Steering the restructure: AFL South East’s John Anderson. Picture: Linkedin

FRANKSTON Bombers, Rosebud and Sorrento Football Clubs have slammed AFL South East, claiming that the competition review process is “flawed, superficial and has not been undertaken in the best interests of the MPNFL collective”.

Following a meeting last Monday night (July 19) where 20 of the 22 MPNFL Clubs attended (Pines was not present and Tyabb was an apology), a letter was penned to AFL South East on Friday by club’s representative, Rosebud president, Lachy White.

The letter was presented to AFL South East on behalf of 18 of the 22 MPNFL Clubs, declaring that every club in attendance at the meeting indicated by show of hands that they opposed and rejected both Option 1 and Option 2 as outlined in the review and that an alternative structure that resulted in an integration between the MPNFL and South East Football Netball League (SENFL).

Of the four clubs that were not part of the official response, Langwarrin presented their own submission, Edithvale wanted to meet as a committee before responding, Pines was still determining its position and its understood Tyabb supports the recommendations.

AFL South East, despite making it publicly clear on a number of occasions that it would not make any further comment until after the July 3 deadline, released a ‘memo’ to clubs on Friday morning conceding that there have been “a lot of debate across the network” since the recommendations were handed down three weeks ago.

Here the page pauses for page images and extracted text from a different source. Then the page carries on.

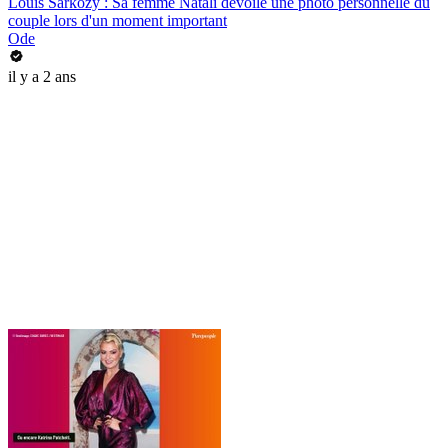
Louis Sarkozy : Sa femme Natali dévoile une photo personnelle du
couple lors d'un moment important
Ode
il y a 2 ans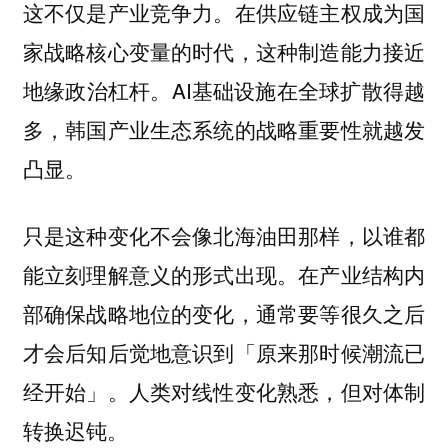
这不仅是产业竞争力。在供应链主权成为国
家战略核心变量的时代，这种制造能力接近
地缘政治杠杆。AI基础设施在全球扩散得越
多，韩国产业生态系统的战略重要性就越发
凸显。
只是这种变化不会像北海油田那样，以谁都
能立刻理解意义的形式出现。在产业结构内
部确保战略地位的变化，通常要等很久之后
才会后知后觉地意识到「原来那时候潮流已
经开始」。人类对线性变化熟悉，但对体制
转换迟钝。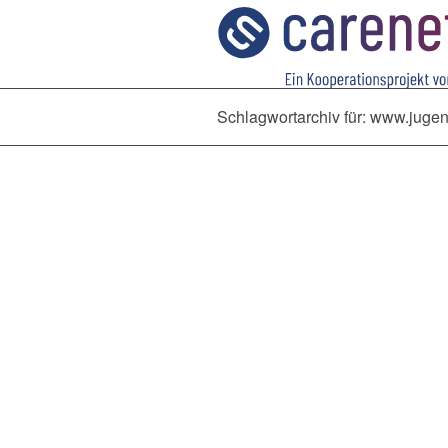
Schlagwortarchiv für: www.jug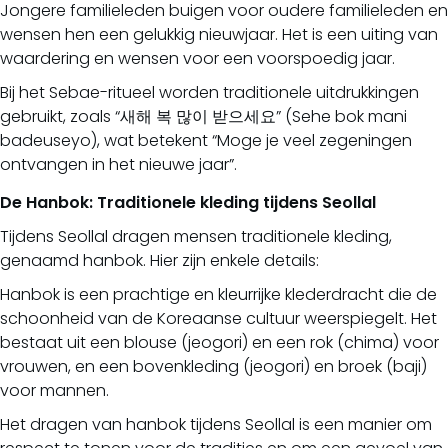
Jongere familieleden buigen voor oudere familieleden en
wensen hen een gelukkig nieuwjaar. Het is een uiting van
waardering en wensen voor een voorspoedig jaar.
Bij het Sebae-ritueel worden traditionele uitdrukkingen
gebruikt, zoals “새해 복 많이 받으세요” (Sehe bok mani
badeuseyo), wat betekent “Moge je veel zegeningen
ontvangen in het nieuwe jaar”.
De Hanbok: Traditionele kleding tijdens Seollal
Tijdens Seollal dragen mensen traditionele kleding,
genaamd hanbok. Hier zijn enkele details:
Hanbok is een prachtige en kleurrijke klederdracht die de
schoonheid van de Koreaanse cultuur weerspiegelt. Het
bestaat uit een blouse (jeogori) en een rok (chima) voor
vrouwen, en een bovenkleding (jeogori) en broek (baji)
voor mannen.
Het dragen van hanbok tijdens Seollal is een manier om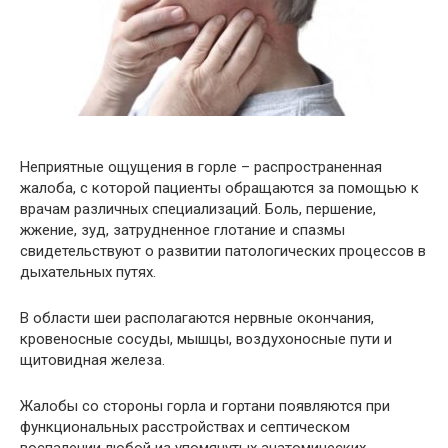
Неприятные ощущения в горле – распространенная
жалоба, с которой пациенты обращаются за помощью к
врачам различных специализаций. Боль, першение,
жжение, зуд, затрудненное глотание и спазмы
свидетельствуют о развитии патологических процессов в
дыхательных путях.
В области шеи располагаются нервные окончания,
кровеносные сосуды, мышцы, воздухоносные пути и
щитовидная железа.
Жалобы со стороны горла и гортани появляются при
функциональных расстройствах и септическом
воспалении любой из упомянутых анатомических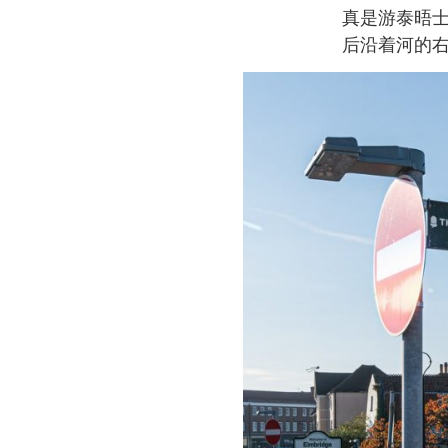
真是游泰晤
后沿着河的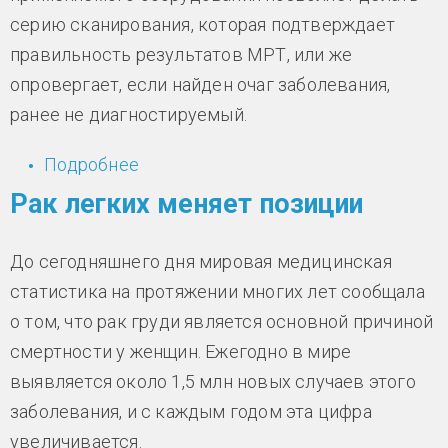
серию сканирования, которая подтверждает
правильность результатов МРТ, или же
опровергает, если найден очаг заболевания,
ранее не диагностируемый.
Подробнее
о Новое уникальное оборудование
для диагностики рака - цифровой
Рак легких меняет позиции
маммограф
До сегодняшнего дня мировая медицинская
статистика на протяжении многих лет сообщала
о том, что рак груди является основной причиной
смертности у женщин. Ежегодно в мире
выявляется около 1,5 млн новых случаев этого
заболевания, и с каждым годом эта цифра
увеличивается.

“The Commission encourages healthy debate and has been happy to engage with clubs, supporters, volunteers, coaches and players both in a formal and informal capacity,” AFL South East Region General Manager John Anderson said.

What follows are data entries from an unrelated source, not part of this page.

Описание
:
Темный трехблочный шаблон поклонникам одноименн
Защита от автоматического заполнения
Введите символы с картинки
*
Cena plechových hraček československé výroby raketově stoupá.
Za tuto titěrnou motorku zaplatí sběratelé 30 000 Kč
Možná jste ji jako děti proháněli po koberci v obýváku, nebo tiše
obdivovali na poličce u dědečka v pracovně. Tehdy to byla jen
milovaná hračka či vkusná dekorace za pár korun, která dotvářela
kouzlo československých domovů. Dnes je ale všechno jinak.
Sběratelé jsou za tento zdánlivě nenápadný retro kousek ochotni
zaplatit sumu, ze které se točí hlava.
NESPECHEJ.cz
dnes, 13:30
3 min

“In the body of the draft recommendations, there was a page summarising the findings of the one on one club consultation. Those findings ultimately formed the structure and the basis for the draft recommendations paper,” Anderson wrote.

Those findings included:

  • 7 Peninsula League clubs favoured a full divisional structure
  • 3 Peninsula League clubs favoured divisional structure only with Nepean League clubs
  • 2 Nepean League clubs favoured a full divisional structure
  • 5 Nepean League clubs would support a divisional structure but only with Peninsula League clubs

It is these findings that Frankston Bombers, Rosebud and Sorrento Football Clubs have publicly slammed.

In an email accompanying the official MPNFL response, Rosebud Football Club secretary Anthony Matthews stated that the review had not been undertaken in the best interests of the MPNFL collective and has been severely compromised by what we believe has clearly been a predetermined agenda set by AFL South East before the review process had even commenced.

At no stage has AFL South East brought together all 31 clubs to discuss the recommendations collectively. Nor have they brought together the MPNFL 22 Clubs to discuss the situation.

Again, it has been a case of divide and conquer. One club president told MP News that he spent three and a half minutes talking about league structures some months ago. Not one club spoken to believes they ‘formally’ spoke with AFL South East regarding the competition structure or review.

So how do we possibly believe or take seriously the ‘findings’ of AFL South East through the informal fact finding mission at the beginning of the season.

John Anderson wrote himself to the clubs “the confidentiality of each individual club’s feedback is to be maintained and respected”.

Did AFL South East simply hear what they wanted to hear and present it as fact? Did the clubs really say this in their ‘informal’ discussions?

By show of hands at the meeting a fortnight ago, it was very clear to everyone in the room what the thoughts were of 20 of the 22 clubs present. It certainly didn’t reflect AFL South East’s findings.

Clubs were also concerned that the AFL South East memo directed clubs to respond via an online survey.

Anderson wrote; “it is of vital importance to note that all clubs have the chance to respond to the online survey. This formal response process will be the only consideration in the Commission’s decision-making process and we thank the number of clubs who have already completed this.

“While the Commission seeks clubs feedback on their preference between the 2 options, the online portal does provide the opportunity for clubs to provide further feedback and commentary in the designated boxes which the Commission will then consider,” Anderson wrote.

Matthews, speaking on behalf of a number of clubs, advised AFL South East “that we completely reject the direction that the online survey is the formal response process and is the only consideration in the Commission’s decision-making process.

“In particular, it is inappropriate that the online survey compels clubs to select which of Option 1 or Option 2 we prefer, when in fact we entirely reject both options,” Mathews said.

“It is this type of direction and correspondence from AFL South East that clearly demonstrates that they had a predetermined agenda before the review process had even started.

“The show of hands of 20 of the 22 MPNFL Clubs clearly demonstrates that we are not prepared to put up with it,” Matthews said.